A justiça se organiza através de organismos nacionais, mas em 1998 foi criada uma entidade supranacional, o Tribunal Penal Internacional. Sua sede se encontra na cidade holandesa de Haia. O quadro legislativo que rege esta instituição está contido em um documento, o Estatuto de Roma.

Principais conteúdos do Estatuto

O prefácio do documento indica que a finalidade do Tribunal Penal Internacional consiste em velar pelas vítimas de qualquer atrocidade ou crime cometido.

Além disso, conforme previsto no Estatuto, nenhum estado tem legitimidade para intervir nos assuntos de outro Estado.

O Tribunal Penal Internacional é um órgão independente e está associado às Nações Unidas. Esta instituição exerce sua jurisdição em relação aos crimes de gravidade máxima com projeção internacional.

Esta instituição tem competências sobre os seguintes crimes: genocídio, agressão, lesão à humanidade e guerra. No caso dos crimes de lesão à humanidade, podem-se incluir os seguintes tipos: escravidão, assassinato, deportação forçada, tortura, prostituição forçada ou privação de liberdade.

O Estatuto de Roma enfatiza o direito das vítimas de participar nos processos judiciais.

Aspectos centrais do Tribunal Internacional

Em 1998, um total de 120 estados adotou o Estatuto de Roma e desta maneira foram criados os fundamentos de uma justiça penal supranacional. O objetivo prioritário deste organismo é combater a impunidade daqueles que cometeram crimes de extrema gravidade e que colocam em perigo a paz e a estabilidade das nações.

O Tribunal foi criado como uma instituição de último recurso e com a intenção de complementar os sistemas nacionais de justiça. Assim, o Tribunal intervém apenas naqueles casos onde os estados não atuam contra os crimes.

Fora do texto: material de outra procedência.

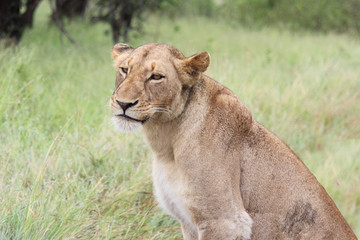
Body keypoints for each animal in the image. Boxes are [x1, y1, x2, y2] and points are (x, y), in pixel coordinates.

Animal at [109, 42, 358, 239]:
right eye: (124, 70)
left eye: (156, 77)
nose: (123, 103)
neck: (165, 139)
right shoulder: (188, 222)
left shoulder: (224, 221)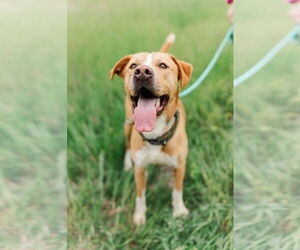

Ao longo dos anos, o Tribunal tem tomado decisões sobre questões transcendentais: condenações por atos de violência sexual e por atos de destruição de propriedade cultural

As ordens de reparação ditadas pelo Tribunal não são dirigidas contra os estados, mas sim contra as pessoas condenadas de maneira individual. No caso do responsável por um crime não ter recursos financeiros para compensar as vítimas, as compensações ficariam sob a responsabilidade de um fundo fiduciário para as vítimas.

Para que o Tribunal seja uma instituição eficaz em seus procedimentos é necessário contar com a colaboração dos estados. Esta colaboração é essencial para reunir provas, proteger testemunhas e vítimas ou então para prender os suspeitos.